Dubbed the “problem house” by the Ruhr Valley city's press, the eight-floor building in western Germany is officially home to 139 residents, mostly Roma. Police believe there are many more crammed into the 46 flats, Der Spiegel magazine reported on Thursday.
Despite squalid conditions inside and out, one resident said he paid €300 per month for a two-room flat which the magazine said was indescribably horrid. He had come to Germany from Romania - travelling within the European Union - in search of a better life.
But, due to the labour ban still imposed on people coming to Germany from Romania and Bulgaria, none of those setting up home in Germany are allowed to work legally. This leaves people living in places like the Duisburg building bored, impoverished and disappointed.

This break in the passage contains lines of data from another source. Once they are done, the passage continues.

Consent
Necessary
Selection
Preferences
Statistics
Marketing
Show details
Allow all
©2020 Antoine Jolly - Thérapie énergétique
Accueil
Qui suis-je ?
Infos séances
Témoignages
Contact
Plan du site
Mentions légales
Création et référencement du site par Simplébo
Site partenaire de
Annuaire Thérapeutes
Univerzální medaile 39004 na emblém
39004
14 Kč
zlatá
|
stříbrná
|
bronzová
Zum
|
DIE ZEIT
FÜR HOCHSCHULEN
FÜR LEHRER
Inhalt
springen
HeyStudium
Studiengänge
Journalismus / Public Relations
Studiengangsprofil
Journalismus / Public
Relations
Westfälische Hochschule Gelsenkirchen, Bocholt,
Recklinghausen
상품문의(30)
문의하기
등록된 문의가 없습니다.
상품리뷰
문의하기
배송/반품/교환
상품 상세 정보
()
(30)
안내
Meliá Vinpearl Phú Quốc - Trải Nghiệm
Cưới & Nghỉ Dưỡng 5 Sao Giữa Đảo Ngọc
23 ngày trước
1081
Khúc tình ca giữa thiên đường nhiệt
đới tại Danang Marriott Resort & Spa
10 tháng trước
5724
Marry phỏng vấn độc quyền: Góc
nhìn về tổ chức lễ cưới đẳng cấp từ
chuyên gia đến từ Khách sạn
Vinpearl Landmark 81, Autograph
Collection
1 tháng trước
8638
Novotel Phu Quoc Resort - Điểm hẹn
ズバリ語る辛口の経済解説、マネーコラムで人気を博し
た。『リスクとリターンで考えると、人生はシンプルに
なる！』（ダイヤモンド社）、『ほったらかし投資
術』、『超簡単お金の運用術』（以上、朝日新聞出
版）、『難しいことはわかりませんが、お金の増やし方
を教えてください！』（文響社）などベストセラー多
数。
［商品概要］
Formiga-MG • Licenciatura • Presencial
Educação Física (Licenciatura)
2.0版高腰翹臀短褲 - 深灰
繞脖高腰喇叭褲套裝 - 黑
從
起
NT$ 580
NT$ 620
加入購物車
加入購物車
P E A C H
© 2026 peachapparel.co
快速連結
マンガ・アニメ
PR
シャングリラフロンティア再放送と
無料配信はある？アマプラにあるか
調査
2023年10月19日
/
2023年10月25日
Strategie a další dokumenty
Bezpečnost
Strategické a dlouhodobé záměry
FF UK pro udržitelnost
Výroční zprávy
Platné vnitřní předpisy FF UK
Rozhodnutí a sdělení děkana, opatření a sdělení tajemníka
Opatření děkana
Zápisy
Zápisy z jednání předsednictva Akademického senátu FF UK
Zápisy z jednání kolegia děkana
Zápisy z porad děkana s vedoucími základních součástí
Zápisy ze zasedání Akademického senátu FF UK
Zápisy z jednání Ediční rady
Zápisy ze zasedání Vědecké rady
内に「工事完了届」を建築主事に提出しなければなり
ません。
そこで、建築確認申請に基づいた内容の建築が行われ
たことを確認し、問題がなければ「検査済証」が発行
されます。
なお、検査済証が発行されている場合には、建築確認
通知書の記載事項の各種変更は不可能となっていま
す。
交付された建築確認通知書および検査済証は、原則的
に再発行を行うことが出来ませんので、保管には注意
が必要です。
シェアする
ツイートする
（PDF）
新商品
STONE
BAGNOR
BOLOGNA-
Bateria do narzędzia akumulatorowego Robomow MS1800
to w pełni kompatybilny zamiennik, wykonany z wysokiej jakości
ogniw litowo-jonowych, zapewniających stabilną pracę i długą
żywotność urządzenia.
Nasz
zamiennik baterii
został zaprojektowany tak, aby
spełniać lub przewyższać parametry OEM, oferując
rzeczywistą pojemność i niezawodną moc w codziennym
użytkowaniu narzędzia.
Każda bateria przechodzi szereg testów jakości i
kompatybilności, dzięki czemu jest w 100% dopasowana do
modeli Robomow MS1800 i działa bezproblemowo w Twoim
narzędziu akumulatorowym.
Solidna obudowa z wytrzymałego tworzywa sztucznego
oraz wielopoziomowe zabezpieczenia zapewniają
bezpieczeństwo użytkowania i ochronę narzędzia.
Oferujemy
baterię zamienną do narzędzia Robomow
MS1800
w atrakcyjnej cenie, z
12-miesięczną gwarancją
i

Duisburg police documents seen by Der Spiegel stated that neighbours had “understandably” complained about the Roma living in the building.
“The houses are rubbish-strewn, the area around them a complete mess and the standard of hygiene unacceptable,” the report said. It added that residents were often spotted going to the toilet outdoors.
People living nearby have become increasingly hostile and even aggressive towards the people living in the building. Police files talk of young local Turks chasing the Roma, while one man living in the building said none of the nearby shop owners would serve him.
And although the public have not been informed, Der Spiegel said that a few weeks ago, a group of three or four masked men armed with sticks and knuckle-dusters attacked a group of five young Roma in a park. "It is to be assumed that this was a targeted attack by young Turkish-heritage men on equally young Roma of Romanian nationality," the magazine quoted a police report.
Hundreds of others watched and some were cheering on the attack, the officer wrote. He described the background to the attack as probably, "the stronger and unregulated growth of the Roma group and the associated nuisance."
The building is owned by a man identified only as Branko B., by the magazine. He is said to be a leading figure in the city's red light district and owns at least one brothel.
“I have never been [to the building], I leave it down to my manager,” Branko B. told Der Spiegel.